La grande histoire d’une petite synagogue
Posté par odessavega le mai 26, 2008
La visite de la première synagogue d’Egypte, dans le quartier copte du Caire
A la station de Mar Guirguis, la ligne de métro semble séparer deux quartiers qui, bien qu’éloignés de quelques mètres à peine, contrastent étrangement. D’un côté les immeubles, les commerces et les passants sont ceux d’un quartier égyptien de couche sociale moyenne, et de l’autre, les touristes, toutes nationalités confondues, se déplacent par petits groupes, plan du quartier en main, ou accompagnés de leur guide.
Le vieux Caire est le plus ancien des quartiers du Caire. La plupart des vieilles églises coptes sont situées sur les ruines de la forteresse romaine de Babylone du Caire, qui date de l’époque d’Auguste. C’est le cas de l’église El Moallaqa (La suspendue), ainsi que l’église grecque orthodoxe Saint Georges, construite au-dessus d’une des tours, ce qui explique sa forme arrondie.

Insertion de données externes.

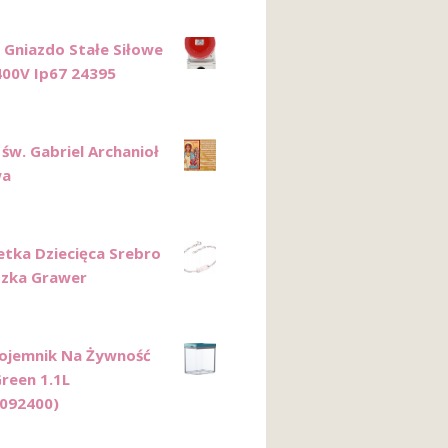
 Gniazdo Stałe Siłowe
400V Ip67 24395
św. Gabriel Archanioł
wa
etka Dziecięca Srebro
zka Grawer
ojemnik Na Żywność
reen 1.1L
092400)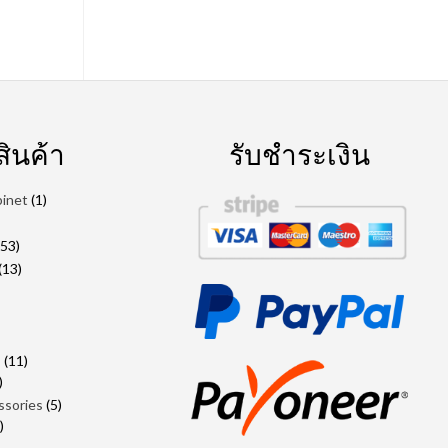
ินค้า
รับชำระเงิน
1
binet
1
สินค้า
นค้า
53
53
สินค้า
13
13
สินค้า
2
ินค้า
นค้า
า
11
s
11
1
สินค้า
สินค้า
5
ssories
5
2
สินค้า
2
สินค้า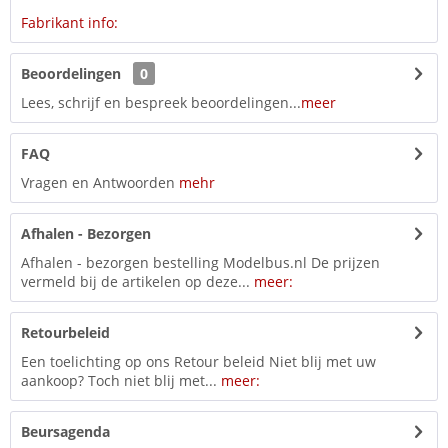
Fabrikant info:
Beoordelingen
0
Lees, schrijf en bespreek beoordelingen...
meer
FAQ
Vragen en Antwoorden
mehr
Afhalen - Bezorgen
Afhalen - bezorgen bestelling Modelbus.nl De prijzen
vermeld bij de artikelen op deze...
meer:
Retourbeleid
Een toelichting op ons Retour beleid Niet blij met uw
aankoop? Toch niet blij met...
meer:
Beursagenda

Le quartier est constitué d’un ensemble de petites ruelles, serpentant entre églises coptes, et couvents.
La synagogue Ben Ezra
Un peu en retrait, se trouve la synagogue Ben Ezra, la plus ancienne d’Egypte. Elle n’est pas très grande, mais séduit par la simplicité de ses lignes. Jusqu’à la fin des années soixante, elle était entretenue et gardée par des membres de la communauté juive. Maintenant, les employés qui y travail sont tous de confession musulmane. Selon l’un d’entre eux, qui travaille dans la synagogue depuis presque 15 ans, très peu de Juifs sont restés en Egypte sous la présidence de Nasser, et une centaine seulement seraient encore vivants. Le fait de travailler dans une synagogue ne semble pas le déranger; « Je respecte toutes les religions… mais je suis musulman. » dit-il.

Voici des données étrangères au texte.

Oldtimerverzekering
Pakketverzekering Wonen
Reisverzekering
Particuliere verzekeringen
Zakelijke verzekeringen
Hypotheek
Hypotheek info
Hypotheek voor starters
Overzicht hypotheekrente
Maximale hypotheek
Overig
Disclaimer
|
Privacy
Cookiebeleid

Une histoire riche en couleurs
Le puits où Moïse aurait été trouvé
L’histoire de la synagogue Ben Ezra est un peu mouvementée. Les Juifs édifièrent sous le règne du roi babylonien Nabuchodonosor, une synagogue, à laquelle ils donnèrent le nom de Jeremiah, en l’honneur du prophète qui les guida lors de leur retour en Egypte. Ils choisirent cet endroit pour la bâtir, car ce serait là que la fille du pharaon trouva Moïse dans un panier, au fond d’un puits. Le temple fut détruit lorsque les Romains envahirent l’Egypte, et les Coptes bâtirent à sa place une église orthodoxe, qui fut saccagée à l’époque fatimide. C’est en 1115, qu’Abraham Ben Ezra, un grand rabbin venant de Jérusalem revendiqua le terrain. Il fut alors convenu que les Juifs pourraient reconstruire leur temple, en échange de quoi ils devraient verser le tribut annuel de 20 000 dinars en or. Ben Ezra rebâtit la synagogue qui porte encore son nom.

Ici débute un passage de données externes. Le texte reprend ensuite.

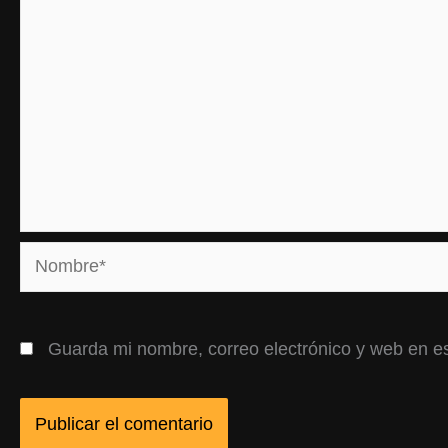
Nombre*
Guarda mi nombre, correo electrónico y web en e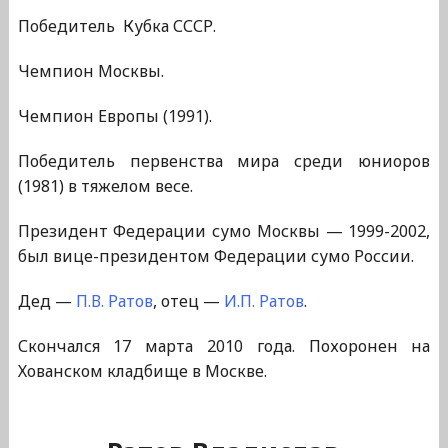
Победитель Кубка СССР.
Чемпион Москвы.
Чемпион Европы (1991).
Победитель первенства мира среди юниоров
(1981) в тяжелом весе.
Президент Федерации сумо Москвы — 1999-2002,
был вице-президентом Федерации сумо России.
Дед —
П.В. Ратов
, отец —
И.П. Ратов
.
Скончался 17 марта 2010 года. Похоронен на
Хованском кладбище в Москве.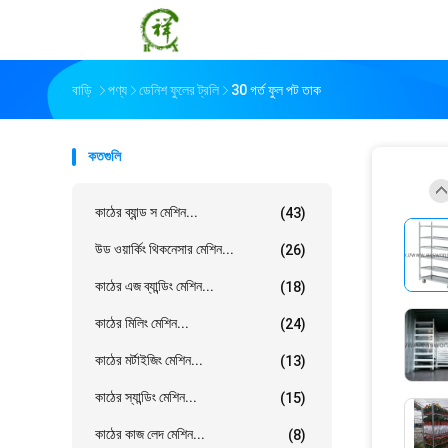
বাড়ি
পণ্য
ডেনিশ ফুলের ট্রলি
30 গর্ত ফুল পট তাক
কতগুলি
কাঠের ব্যান্ড স মেশিন...
(43)
উড ওয়ার্কিং থিকনেসার মেশিন...
(26)
কাঠের এজ ব্যান্ডিং মেশিন...
(18)
কাঠের মিলিং মেশিন...
(24)
কাঠের মর্টাইজিং মেশিন...
(13)
কাঠের স্যান্ডিং মেশিন...
(15)
কাঠের কাজ লেদ মেশিন...
(8)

Le hall de prière comprend trois nefs et douze colonnes en marbre, comme une église, et les murs et le plafond sont couverts d’arabesques islamiques. La synagogue comprend un deuxième niveau qui forme une balustrade au dessus du hall de prière, pour que les femmes assistent à l’office, loin du regard des hommes.
Le vitrail situé au dessus du Genizah vu de l’extérieur
L’élément le plus important d’un point de vue historique est probablement le Genizah. Tout au fond de la salle, sous le vitrail se trouve un endroit où sont enterrés des textes périmés portant l’un des sept Noms de Dieu qu’il est interdit d’effacer, selon la tradition juive. C’est là que le rabbin et historien américain, Solomon Schechter, trouva en 1894 des milliers de documents, ainsi que la Torah inachevée, attribuée à Ezra le Scribe. Les fragments de ces documents furent dispersés aux Etats-Unis et en Europe, mais selon un employé de la Synagogue, l’ancienne Torah se trouverait maintenant dans le Sinaï.
La vieille synagogue a traversé les siècles sans prendre une ride. Et bien qu’elle ne soit plus un lieu de culte, elle a conservé une ambiance sacré qui invite au recueillement.